[PASSAGE PROVIDED]:
-.-.-

I need do no more than grab the web link and paste it into Obsidian, where linking to Zotero from Obsidian is a royal pain (not impossible).
One of the great ironies of this situation is many of the now defunct websites had contracts and writing agreements that were absolutely egregious. Often the boilerplate would say that they owned the article (which they paid you a pittance for) until the end of all time.
Prior, in the print era, the standard agreement was they'd have the rights to your story upon publication then after a reasonable amount of time the rights would revert to the author.
Too bad there's not something like DOI or ARK [0] available for anyone to use to give documents a searchable, permanent ID so that a location can be maintained. IME, the half-life of many URLs (5-10 years?) makes them unreliable. I recently was unable to find (by URL) an entire historical collection at a major southern US university until I discovered that it had been moved to a new server.
> the half-life of many URLs (5-10 years?) makes them unreliable.
"Simple" enough experiment, on this very site: Use the "past" feature on the main menu to go back a step at a time, and tally the number of broken links from the external submissions the further you go back.-
The amount of dead projects, expired domains, broken links, 404s, etc. is sad.-
I fully support the efforts.
but are there not legal problems with this?
(No I dont thik legal issues should prevent this)
If I worked for CorporateMediaNews as a columnist and reporter
for 10 years and they decide ot remove all of it.
Does not CMN own the work and can (unfortunately) dispose of it if
they so wish? I would not have any rights for the work?
Thinking about my own career.
I have written a hell of a lot of code and 80% at least are
closed source system for various companies.
I dont retain any copies of that code.
It would be interesting if I heard that System X I wrote 15
years ago is being shut down, and I would try to obtain the
source code in order to preserve it.
I have never heard of anyone doing it, but probably in games
and such it happens more often.
Journalists are often judged based on their public output. You get bylines on published articles, and you can use those to apply for jobs. There's not much emphasis on secrecy because the goal of a news outlet is to be read by as many people as possible.
Being unable to provide examples of your work is a career-killer if everyone else can point to stuff they wrote. Preserving your work isn't altruistic, it's required.
It's a very different environment compared to programming, because oftentimes the source code is valuable because it's a secret. Employees taking source code is dangerous because competitors can copy it; obviously that's bad for one's career.
The analogy doesn't work here because the cost/benefits of taking legal action are different.
A ton of writing is done for (sometimes very expensive) paywalled and subscription-only publications--or internal-only at companies. Theoretically all my (pre-blogging) analyst work is in that category. That said, no one reasonable cares much that you display that several year old thing you wrote for someone (absent confidential or classified information). I put "greatest hits" on my website and everything is either from a company that no longer exists or it's years-old material from a news website. The situation isn't ideal but it works better than the letter of the law suggests it should.

-.-.-

[DATA FOR REVIEW]:
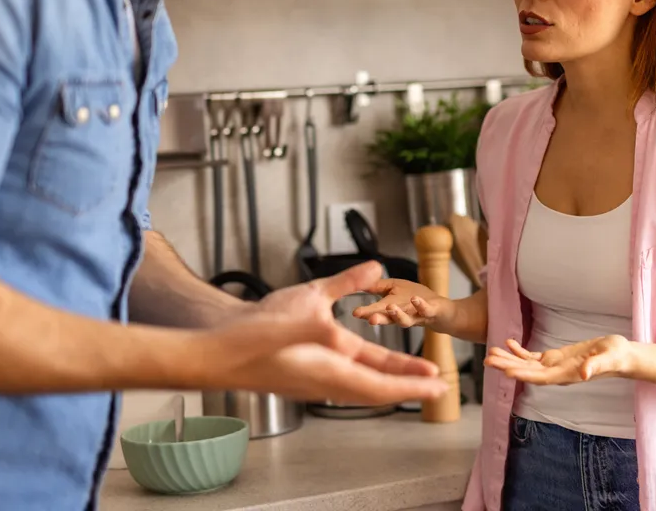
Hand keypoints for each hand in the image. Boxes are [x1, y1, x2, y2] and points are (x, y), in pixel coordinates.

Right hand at [205, 262, 446, 404]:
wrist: (217, 350)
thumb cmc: (256, 334)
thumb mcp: (307, 300)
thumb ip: (345, 284)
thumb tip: (376, 268)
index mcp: (333, 369)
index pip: (384, 382)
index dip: (413, 384)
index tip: (437, 385)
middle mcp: (327, 381)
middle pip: (376, 386)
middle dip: (408, 384)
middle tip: (437, 384)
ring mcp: (315, 380)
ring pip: (360, 383)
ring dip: (388, 378)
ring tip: (410, 373)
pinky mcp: (304, 372)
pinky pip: (344, 377)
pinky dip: (365, 372)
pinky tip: (367, 363)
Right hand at [350, 278, 455, 333]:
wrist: (444, 312)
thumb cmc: (418, 301)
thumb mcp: (395, 290)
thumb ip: (378, 286)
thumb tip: (360, 280)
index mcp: (392, 311)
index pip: (377, 312)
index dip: (366, 313)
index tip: (354, 313)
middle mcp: (403, 316)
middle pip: (389, 319)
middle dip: (378, 319)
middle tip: (370, 319)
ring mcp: (417, 315)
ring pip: (406, 319)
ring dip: (398, 314)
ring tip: (390, 307)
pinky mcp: (432, 311)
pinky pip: (426, 310)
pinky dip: (421, 305)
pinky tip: (415, 299)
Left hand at [484, 336, 636, 385]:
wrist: (620, 356)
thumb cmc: (616, 357)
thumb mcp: (608, 358)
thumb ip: (595, 366)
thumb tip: (583, 374)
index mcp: (567, 375)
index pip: (540, 377)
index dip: (523, 374)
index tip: (506, 371)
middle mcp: (557, 374)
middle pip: (527, 372)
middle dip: (507, 366)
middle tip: (487, 360)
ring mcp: (554, 367)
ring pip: (526, 365)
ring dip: (509, 359)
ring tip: (491, 352)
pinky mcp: (555, 358)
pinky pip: (533, 357)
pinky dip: (520, 351)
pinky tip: (509, 343)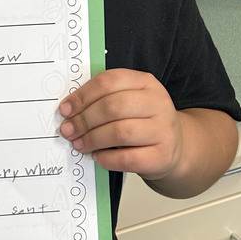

-.-.-

[PROBLEM]:
Resume the forum thread on dead links and the preservation of writers' published work, continuing after its final post.

[RESPONSE]:
It's often probably at least a bit complicated. I cross-posted material between a couple of organizations (one of which is long gone) over a number of years via pretty much informal agreement. I also reused a fair bit of that material for other purposes. Everyone was OK with the state of affairs but who actually held the copyright? Who knows and I was certainly never going to bring it to a head.
As a practical matter if CorporateMediaNews or the like don't care about something any longer, they mostly don't care if someone else makes use of it so long as it isn't embarrassing or misrepresenting the organization.
In the end, I have created work that I've reused for a variety of organizations as well as independently and someone other than myself probably would claim copyright to but it's often been pretty loose.
Random old source code is probably pretty hard to do something useful with. But, honestly, random old work product is pretty hard for just about anyone to do something useful with. And even something self-contained (like writing), most of the the stuff I wrote 10 or 20 years ago is pretty uninteresting even if a few things have some historical interest.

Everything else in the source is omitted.